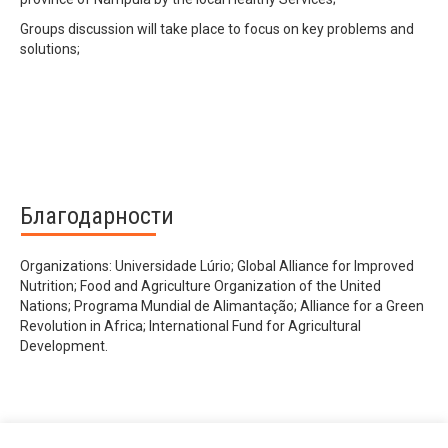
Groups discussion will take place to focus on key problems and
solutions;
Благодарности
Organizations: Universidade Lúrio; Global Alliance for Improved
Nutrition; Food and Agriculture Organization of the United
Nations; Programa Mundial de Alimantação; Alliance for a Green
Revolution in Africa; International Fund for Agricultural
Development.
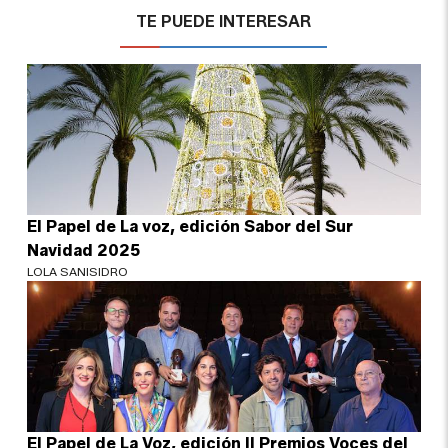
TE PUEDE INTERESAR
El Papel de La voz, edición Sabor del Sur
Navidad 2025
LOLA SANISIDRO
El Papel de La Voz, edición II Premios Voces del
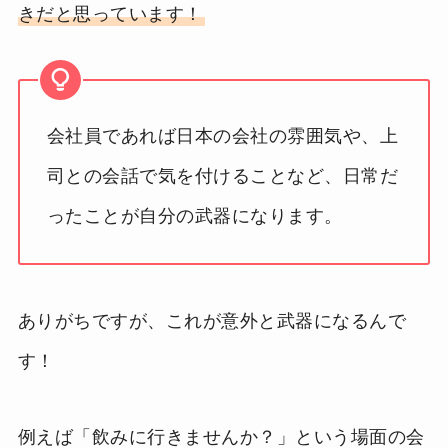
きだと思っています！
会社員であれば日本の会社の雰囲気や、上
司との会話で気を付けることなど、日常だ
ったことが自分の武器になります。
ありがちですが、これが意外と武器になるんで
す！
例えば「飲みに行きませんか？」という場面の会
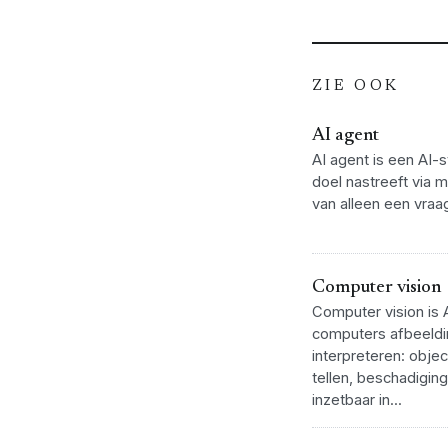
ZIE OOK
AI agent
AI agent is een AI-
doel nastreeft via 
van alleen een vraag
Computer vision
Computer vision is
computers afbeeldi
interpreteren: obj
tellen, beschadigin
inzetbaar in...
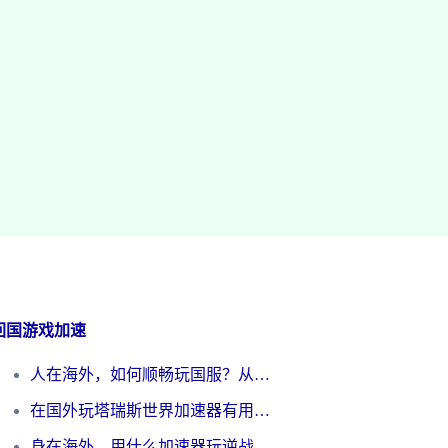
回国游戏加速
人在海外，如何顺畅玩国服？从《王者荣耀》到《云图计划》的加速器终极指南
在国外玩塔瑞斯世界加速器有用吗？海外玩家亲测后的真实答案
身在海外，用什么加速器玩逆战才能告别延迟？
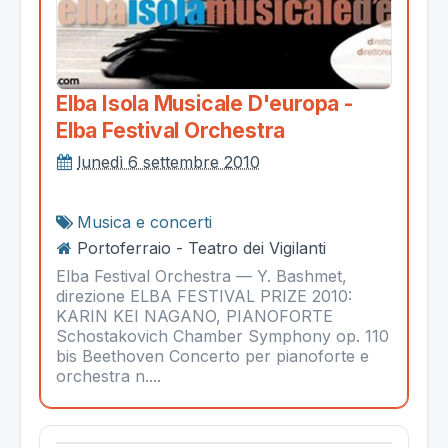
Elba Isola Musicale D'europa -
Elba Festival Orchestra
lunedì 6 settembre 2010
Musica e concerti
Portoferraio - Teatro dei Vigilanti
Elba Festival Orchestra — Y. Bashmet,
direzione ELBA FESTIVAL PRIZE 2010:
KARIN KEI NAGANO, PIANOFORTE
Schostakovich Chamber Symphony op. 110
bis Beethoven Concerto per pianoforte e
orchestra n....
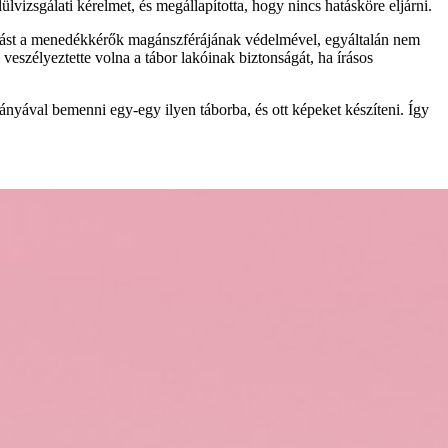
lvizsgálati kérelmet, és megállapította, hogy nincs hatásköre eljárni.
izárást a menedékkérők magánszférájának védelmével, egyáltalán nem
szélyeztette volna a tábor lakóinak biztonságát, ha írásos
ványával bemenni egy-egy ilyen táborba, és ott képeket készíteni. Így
==
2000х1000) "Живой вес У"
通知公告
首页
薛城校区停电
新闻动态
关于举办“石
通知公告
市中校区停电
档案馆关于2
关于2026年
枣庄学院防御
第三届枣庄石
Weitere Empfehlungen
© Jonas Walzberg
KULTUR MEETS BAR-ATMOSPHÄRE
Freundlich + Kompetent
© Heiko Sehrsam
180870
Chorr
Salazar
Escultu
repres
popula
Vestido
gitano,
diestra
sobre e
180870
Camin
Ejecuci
--
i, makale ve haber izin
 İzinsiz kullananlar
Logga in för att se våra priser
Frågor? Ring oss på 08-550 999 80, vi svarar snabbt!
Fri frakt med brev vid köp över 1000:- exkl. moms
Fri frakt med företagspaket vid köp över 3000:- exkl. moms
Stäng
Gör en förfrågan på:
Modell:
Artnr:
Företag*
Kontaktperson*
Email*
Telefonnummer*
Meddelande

TASK DETAILS: Present the lines of the records from the line containing "Groups discussion will" through the line containing "El Papel de La Voz, edición II", both included, as a JSON list of strings, one string per line, omitting blank lines. Leave the pictures out of the answer.

RESULT BELOW:
[
  "Groups discussion will take place to focus on key problems and",
  "solutions;",
  "Благодарности",
  "Organizations: Universidade Lúrio; Global Alliance for Improved",
  "Nutrition; Food and Agriculture Organization of the United",
  "Nations; Programa Mundial de Alimantação; Alliance for a Green",
  "Revolution in Africa; International Fund for Agricultural",
  "Development.",
  "TE PUEDE INTERESAR",
  "El Papel de La voz, edición Sabor del Sur",
  "Navidad 2025",
  "LOLA SANISIDRO",
  "El Papel de La Voz, edición II Premios Voces del"
]